■ Things to do
a - Answer these from the Ershov number text:
(i) After whom are Ershov numbers named?
(ii) What Ershov number does every leaf have?
(iii) What is the Ershov number of a node with one child?
b - Print the part of the Ershov number text starting with "Type of number" and going on through "has $n = 1$.".
* START Excerpted text *
= Ershov number =

Type of number used in code optimization

Ershov numbers, named after Andrey Petrovich Yershov, are used in code optimization to minimize the amount of register allocations. Ershov numbers can be used in methods to optimally select registers when there is only one expression in a code block.
Given an expression E = E_{1} op E_{2} the goal is to generate code so as to either minimize the number of registers used, or, if an insufficient number of registers is available, to minimize the number of nonregister temporaries required.

== Definition ==

The Ershov number $n$ of a node in a given expression tree is defined as follows:

1. Every leaf has $n = 1$.
2. For a node with one child, $n$ is the same as the child's.
3. For a node with two children with Ershov numbers $n_1$ and $n_2$ , $n$ is defined as:
$$n = \begin{cases}
    \max(n_1, n_2) & \text{if } n_1 \ne n_2,\\
    n_1 + 1 & \text{if } n_1 = n_2.
* END Excerpted text *
* START Dataset section *
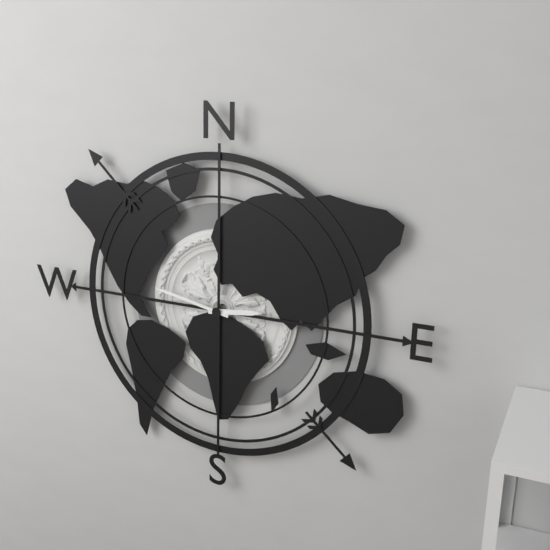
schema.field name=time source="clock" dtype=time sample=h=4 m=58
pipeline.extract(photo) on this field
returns h=2 m=47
* END Dataset section *
■ Task responses
a -
(i) Andrey Petrovich Yershov
(ii) 1
(iii) The same as the child's

b -
Type of number used in code optimization

Ershov numbers, named after Andrey Petrovich Yershov, are used in code optimization to minimize the amount of register allocations. Ershov numbers can be used in methods to optimally select registers when there is only one expression in a code block.
Given an expression E = E_{1} op E_{2} the goal is to generate code so as to either minimize the number of registers used, or, if an insufficient number of registers is available, to minimize the number of nonregister temporaries required.

== Definition ==

The Ershov number $n$ of a node in a given expression tree is defined as follows:

1. Every leaf has $n = 1$.